Please Register or Login to post a reply

3 Replies

M Mijail Todorovich 1 year ago

After 6 days of continuous stress test with the patched DLL, the issue has still not reappeared.

S Steven Si 1 year ago

This is an interesting finding. Thanks for reporting and sharing solution. How do you conduct the stress test? Do you just keep calling the getCurrentStatus() at a fixed interval?

M Mijail Todorovich 1 year ago

I conducted the stress test using a program I'm developing. It's not a minimal reproducible example by any means, but it's not that complex either.

It's a WPF app which basically boils down to calling getCurrentStatus and printing a label every time a NumberBox is increased. To keep the UI responsive while avoiding two threads from talking to the printer at the same time, there's a queue implemented with a TPL DataFlow which processes the print jobs one at a time on ThreadPool threads. For the test, I added a timer which increases the NumberBox every two seconds.

I ran the test using a paused ZD421. To avoid filling the printer's buffer, I send ~JA every 5 prints (using the queue).

To try and catch the error as close as possible to the corruption, I set the following flags using GFlags: Enable heap tail checking, Enable heap free checking, Enable heap parameter checking, Enable heap validation on call, Enable page heap, Enable heap tagging, Enable application verifier.
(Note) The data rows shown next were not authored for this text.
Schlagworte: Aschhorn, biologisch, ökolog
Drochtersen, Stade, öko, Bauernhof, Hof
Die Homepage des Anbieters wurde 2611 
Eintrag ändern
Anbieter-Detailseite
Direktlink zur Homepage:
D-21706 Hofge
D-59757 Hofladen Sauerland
I think the important parts for reproducing are calling getCurrentStatus in a background thread while on the main thread having enough allocations and deallocations to trigger heap compaction. Also, accessing objects in the heap so corruption is eventually noticed (alternatively, setting the environment varible COMPLUS_HeapVerify=1 and enabling the gcUnmanagedToManaged MDA to verify the heap every time a thread transitions from unmanaged to managed code, though I couldn't get that to work).